Laughter in Vayalar songs – OPINION – FEATURE

by time news

I look for jokes in Viola songs not as a literary critic but as a mere lyrical connoisseur.

‘Medicine is good medicine
half medicine
Powder medicine
Vatu medicine
Neeta medicine.’

I started listening to that song in the 70s and still can’t hear it without a smile.

In the anupallavi of that song, when a young woman complains to the doctor of Vayumbam (vaikumbam), a lump in her stomach, look at how evocative and comical the description of the treatment the doctor prescribes.

“The young man next door
The flower in the basket.
The root of the dream that sprouted from within.
Add Samamsamam and mix it with Premam powder
If you eat three times as much as Kaduka
Pampa will pass your tumult and struggle
The girl will be pumped’

Vayalar has used the usual practices of Ayurvedic doctors like cherthacharutti, membodi, and kadukku in size!

(She will return to Pandaram in search of the root of her dream!)

It is with the authority of physicians to tell the remedy to the lover who complains that Vaikumpam is a lot of trouble in his mind.

‘Olaka Chuttarunike is a river.
Boil iron and remove the rust by taking half an inch and grinding it
Tincture of the cane
If you eat three meals until tired
Your brother-in-law will talk about all your cheating.’

Perhaps if Vayalar were alive today, he would have written a song to advise a doctor practicing modern medicine!

Kunukita Kozhi Kulakozhi is a famous song that plays in all our hearts
Vayattatti in Kunnum Charu.

This song is also famous as the song that actor Srinivasan sings to his wife in ‘Chintavishtaya Shyamala’.

The meaning and humor of the lyrics can only be grasped by following the folk usage of this song closely.
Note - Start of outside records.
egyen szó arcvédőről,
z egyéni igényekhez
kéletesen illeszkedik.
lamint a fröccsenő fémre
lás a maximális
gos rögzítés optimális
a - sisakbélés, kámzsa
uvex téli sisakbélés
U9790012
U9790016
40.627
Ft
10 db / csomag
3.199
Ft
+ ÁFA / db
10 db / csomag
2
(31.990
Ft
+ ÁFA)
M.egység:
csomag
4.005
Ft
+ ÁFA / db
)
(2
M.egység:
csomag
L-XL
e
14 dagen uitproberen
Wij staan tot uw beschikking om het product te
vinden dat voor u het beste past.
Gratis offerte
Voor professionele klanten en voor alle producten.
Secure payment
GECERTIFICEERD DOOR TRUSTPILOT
If you listen to the song like a flow, you will not get anything!

At first listen, it seems that it is about a girl falling in love. But if you listen to the lyrics, you will understand that Petata is a sage flower.

‘Kunukita Kozhi Kulakozhi
Kunnum Charu’s stomach!
did you hear or did you hear
Playing cards
Take a nap
Kanni Chembarati…’

Humor is very poetically infused in the description of the scene where the sage gives milk to her baby.

‘The upper body is wrinkled
The mother gave milk to the baby Poomani
Lover beetles of Kaliyankat
He kept staring.’

The song Bhagavan Kokur Naai, Shree Parvati Kurathi Yai, may first appear to us as a devotional song.
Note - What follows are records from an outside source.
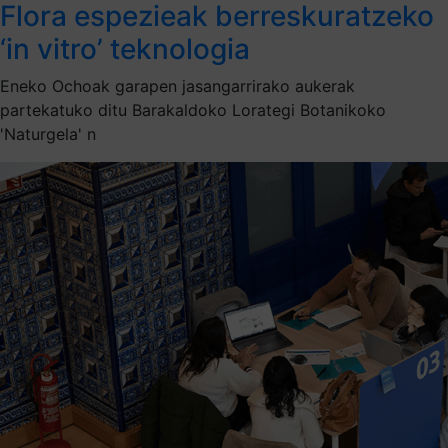
Flora espezieak berreskuratzeko
‘in vitro’ teknologia
Eneko Ochoak garapen jasangarrirako aukerak
partekatuko ditu Barakaldoko Lorategi Botanikoko
'Naturgela' n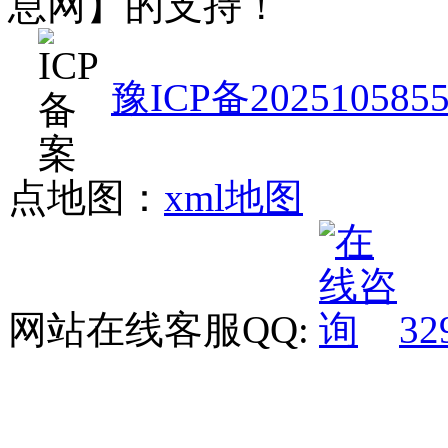
息网】的支持！
豫ICP备202510585
点地图：
xml地图
网站在线客服QQ:
32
If you hear that Shiva and Parvati went on a pilgrimage on Thiruvathira day in the month of Sagittarius, it is a real devotional song!

Pay attention to the lines as we continue to talk about what happened in Kashmir and Kanyakumari!

‘Saw the monasteries,
saw the temples,
In the pooja rooms built by the rich
Palpayasamundu,
They gave many boons.’

Shiva Parvati who gave many boons to rich people
But the next stanza explains how he responded to these singing poor people.

‘Keep your fingers crossed
We waited with tears in our eyes.
Nothing we poor people prayed for
God and Goddess didn’t listen!

In the movie Vaarvemayam, childless Bahadur and KPAC Lalitha share their grief of not getting results despite their constant prayers.

Vayalar’s lyrics mixed with doom and gloom, but Master Devarajan composed them into a devotional song.

So that song which is broadcast as a devotional song on some radio stations is actually a revolutionary song like Paribhava or protest!

A closer look at many of immortal Vayalar’s extraordinary songs about the Panchaloha image of creation, philosophies, and most human emotions reveals a cleverly hidden humor.